UPDATE 1-SocGen CEO defends 2015 profit target
* CEO confident bank will deliver on its 10 pct ROE target
* Sees no need to review overall strategy in Russia
* SocGen has cut toxic assets by 600 mln euros since June (Adds CEO comments)
By Lionel Laurent and Matthias Blamont
PARIS, Sept 25 (Reuters) - European banks promising return on equity (ROE) of around 15 percent in two years may face challenges hitting this target given the tough outlook, Societe Generale's chief executive said on Wednesday.
France's No. 2 listed bank has set itself an ROE goal of 10 percent by 2015, while rival banks including Switzerland's UBS and Britain's HSBC are aiming for at least 15 percent.
SocGen is in the early stages of a drive to cut 900 million euros ($1.21 billion) in costs by 2015, as lenders across Europe set out new strategies to offset the impact of tougher post-crisis rules on risk-taking and the drag of weak euro zone growth.

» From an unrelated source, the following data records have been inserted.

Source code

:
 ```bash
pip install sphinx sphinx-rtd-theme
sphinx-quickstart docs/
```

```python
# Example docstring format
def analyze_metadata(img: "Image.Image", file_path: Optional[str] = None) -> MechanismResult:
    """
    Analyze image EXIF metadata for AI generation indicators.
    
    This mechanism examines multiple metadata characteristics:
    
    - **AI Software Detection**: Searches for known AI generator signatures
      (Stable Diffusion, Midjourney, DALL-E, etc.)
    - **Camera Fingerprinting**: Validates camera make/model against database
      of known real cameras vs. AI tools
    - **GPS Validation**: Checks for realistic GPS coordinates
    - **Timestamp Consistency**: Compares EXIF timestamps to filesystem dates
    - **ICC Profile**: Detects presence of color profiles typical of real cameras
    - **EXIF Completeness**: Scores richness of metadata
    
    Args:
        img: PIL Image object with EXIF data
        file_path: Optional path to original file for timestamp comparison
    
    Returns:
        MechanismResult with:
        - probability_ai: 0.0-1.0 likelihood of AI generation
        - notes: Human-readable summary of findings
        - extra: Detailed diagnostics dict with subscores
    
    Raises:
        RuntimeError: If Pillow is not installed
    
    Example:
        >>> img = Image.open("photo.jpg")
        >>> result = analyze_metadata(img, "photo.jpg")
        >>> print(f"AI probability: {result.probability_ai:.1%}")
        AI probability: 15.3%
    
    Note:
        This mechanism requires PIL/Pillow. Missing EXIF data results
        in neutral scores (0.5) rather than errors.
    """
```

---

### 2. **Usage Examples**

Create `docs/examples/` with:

"In the kind of environment we are in, I have some doubt that a lot of banks will do that well (and reach) 15 percent return on equity, after tax, in two years' time," SocGen CEO Frederic Oudea told a Merrill Lynch investor conference in London.

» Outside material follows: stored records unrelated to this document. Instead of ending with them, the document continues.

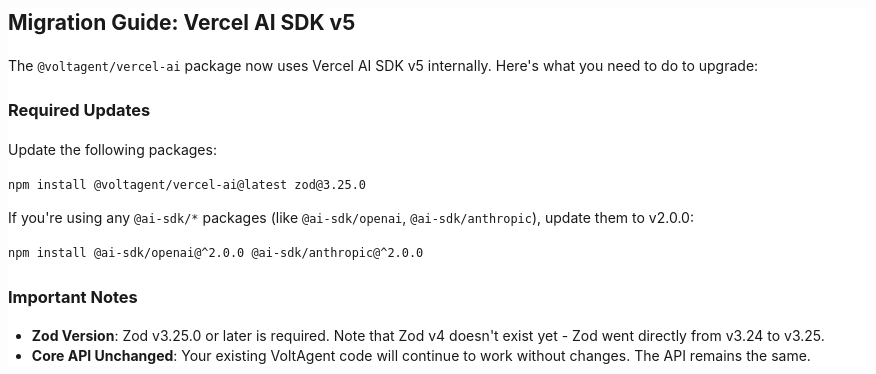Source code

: ## Migration Guide: Vercel AI SDK v5

The `@voltagent/vercel-ai` package now uses Vercel AI SDK v5 internally. Here's what you need to do to upgrade:

### Required Updates

Update the following packages:

```bash
npm install @voltagent/vercel-ai@latest zod@3.25.0
```

If you're using any `@ai-sdk/*` packages (like `@ai-sdk/openai`, `@ai-sdk/anthropic`), update them to v2.0.0:

```bash
npm install @ai-sdk/openai@^2.0.0 @ai-sdk/anthropic@^2.0.0
```

### Important Notes

- **Zod Version**: Zod v3.25.0 or later is required. Note that Zod v4 doesn't exist yet - Zod went directly from v3.24 to v3.25.
- **Core API Unchanged**: Your existing VoltAgent code will continue to work without changes. The API remains the same.
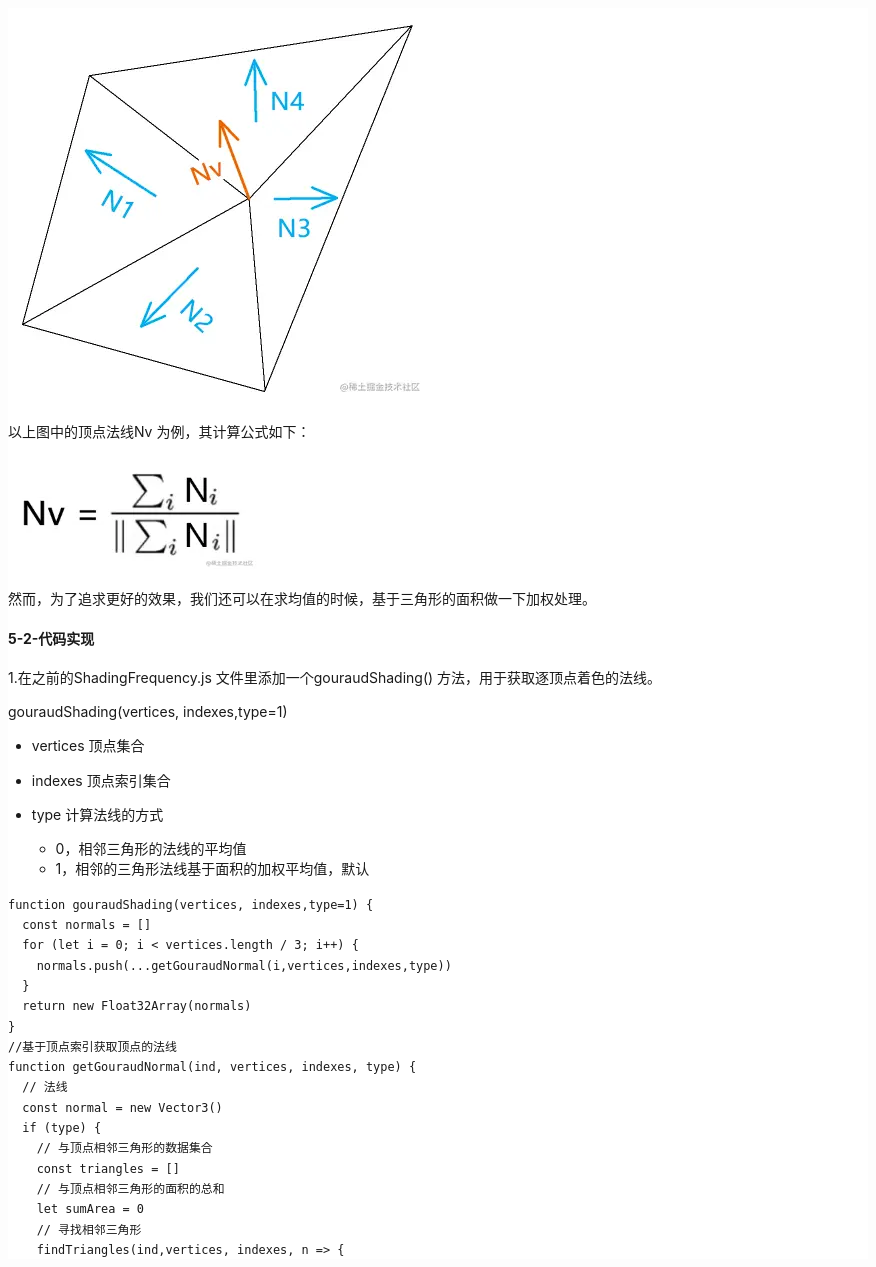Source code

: ![image-20211105123549255](assets/997291cc239e4c48afa6903e422bae0dtplv-k3u1fbpfcp-zoom-in-crop-mark1512000.webp)

以上图中的顶点法线Nv 为例，其计算公式如下：

![image-20211105124636237](assets/e2cfc7f41892485982436c71c4da598ftplv-k3u1fbpfcp-zoom-in-crop-mark1512000.webp)

然而，为了追求更好的效果，我们还可以在求均值的时候，基于三角形的面积做一下加权处理。

#### 5-2-代码实现

1.在之前的ShadingFrequency.js 文件里添加一个gouraudShading() 方法，用于获取逐顶点着色的法线。

gouraudShading(vertices, indexes,type=1)

-   vertices 顶点集合
    
-   indexes 顶点索引集合
    
-   type 计算法线的方式
    
    -   0，相邻三角形的法线的平均值
    -   1，相邻的三角形法线基于面积的加权平均值，默认

```
function gouraudShading(vertices, indexes,type=1) {
  const normals = []
  for (let i = 0; i < vertices.length / 3; i++) {
    normals.push(...getGouraudNormal(i,vertices,indexes,type))
  }
  return new Float32Array(normals)
}
//基于顶点索引获取顶点的法线
function getGouraudNormal(ind, vertices, indexes, type) {
  // 法线
  const normal = new Vector3()
  if (type) {
    // 与顶点相邻三角形的数据集合
    const triangles = []
    // 与顶点相邻三角形的面积的总和
    let sumArea = 0
    // 寻找相邻三角形
    findTriangles(ind,vertices, indexes, n => {
```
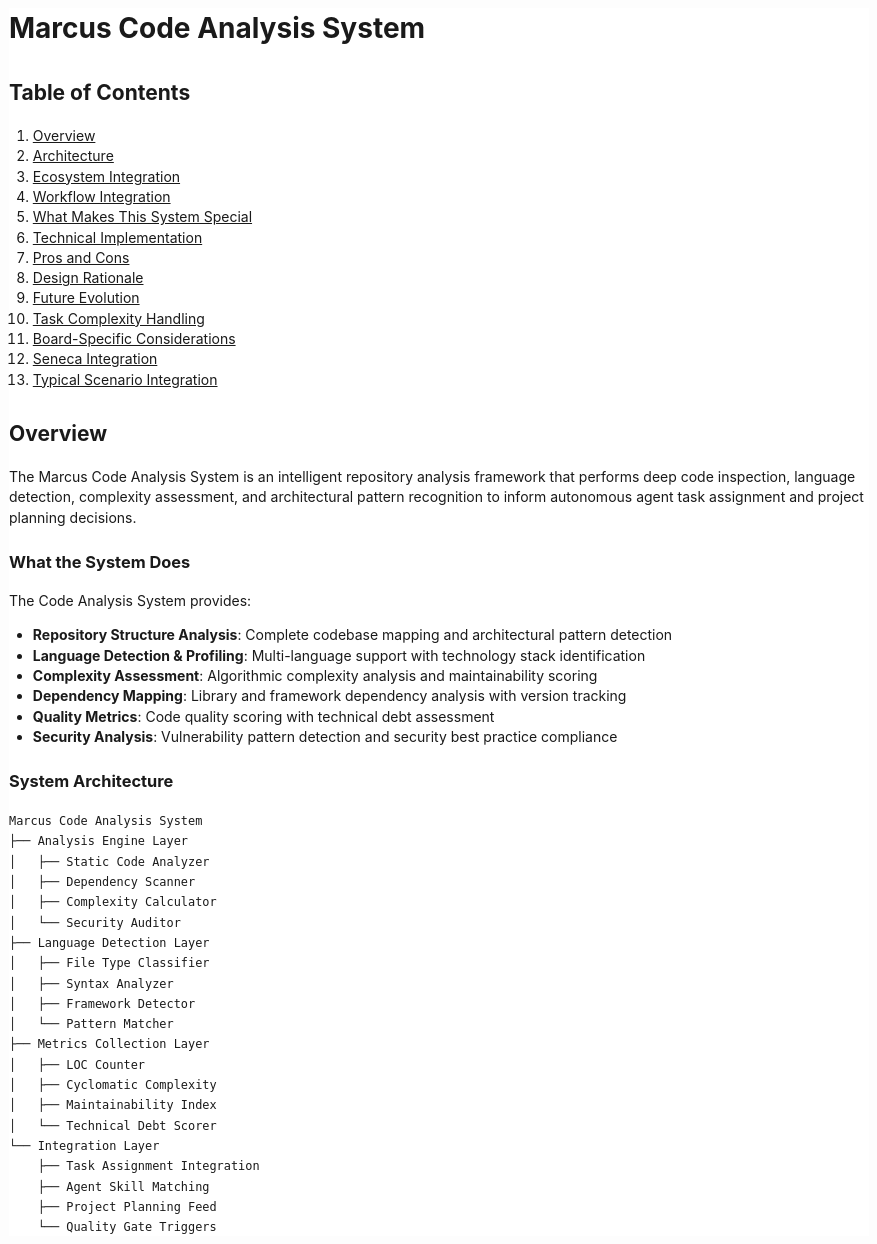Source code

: # Marcus Code Analysis System

## Table of Contents
1. [Overview](#overview)
2. [Architecture](#architecture)
3. [Ecosystem Integration](#ecosystem-integration)
4. [Workflow Integration](#workflow-integration)
5. [What Makes This System Special](#what-makes-this-system-special)
6. [Technical Implementation](#technical-implementation)
7. [Pros and Cons](#pros-and-cons)
8. [Design Rationale](#design-rationale)
9. [Future Evolution](#future-evolution)
10. [Task Complexity Handling](#task-complexity-handling)
11. [Board-Specific Considerations](#board-specific-considerations)
12. [Seneca Integration](#seneca-integration)
13. [Typical Scenario Integration](#typical-scenario-integration)

## Overview

The Marcus Code Analysis System is an intelligent repository analysis framework that performs deep code inspection, language detection, complexity assessment, and architectural pattern recognition to inform autonomous agent task assignment and project planning decisions.

### What the System Does

The Code Analysis System provides:
- **Repository Structure Analysis**: Complete codebase mapping and architectural pattern detection
- **Language Detection & Profiling**: Multi-language support with technology stack identification
- **Complexity Assessment**: Algorithmic complexity analysis and maintainability scoring
- **Dependency Mapping**: Library and framework dependency analysis with version tracking
- **Quality Metrics**: Code quality scoring with technical debt assessment
- **Security Analysis**: Vulnerability pattern detection and security best practice compliance

### System Architecture

```
Marcus Code Analysis System
├── Analysis Engine Layer
│   ├── Static Code Analyzer
│   ├── Dependency Scanner
│   ├── Complexity Calculator
│   └── Security Auditor
├── Language Detection Layer
│   ├── File Type Classifier
│   ├── Syntax Analyzer
│   ├── Framework Detector
│   └── Pattern Matcher
├── Metrics Collection Layer
│   ├── LOC Counter
│   ├── Cyclomatic Complexity
│   ├── Maintainability Index
│   └── Technical Debt Scorer
└── Integration Layer
    ├── Task Assignment Integration
    ├── Agent Skill Matching
    ├── Project Planning Feed
    └── Quality Gate Triggers
```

"My view is, if we can achieve this (10 percent), it's a very good basis on which we can further build."
UBS declined to comment, while HSBC was not immediately available to comment.
SocGen, which along with other French banks has enjoyed a share-price rebound over the past 12 months after a drive to sell assets and cut risk, is betting on growth at its Eastern Europe subsidiaries in Russia and Romania to lift profits.
Although SocGen's Russian Rosbank brand has shown little in the way of returns after a lengthy restructuring, Oudea said there was no need to review the bank's strategy, adding: "It's a question of execution."
The French bank is also improving its balance-sheet robustness by selling down its pile of toxic assets left over from the 2008 financial crisis. This portfolio has been cut by 600 million euros to 1.2 billion since June, Oudea said.
Asked whether the environment had improved enough to warrant cutting back on costly liquidity reserves, Oudea said the bank had already started to reduce its liquidity buffer and cited central-bank deposits.
"When I see the development of deposits (at SocGen) ... It makes no sense to have so much," he said.
The CEO's presentation also said that the bank had already met its long-term funding needs for 2013, with 21.4 billion euros raised from primarily unsecured issuance and private placements.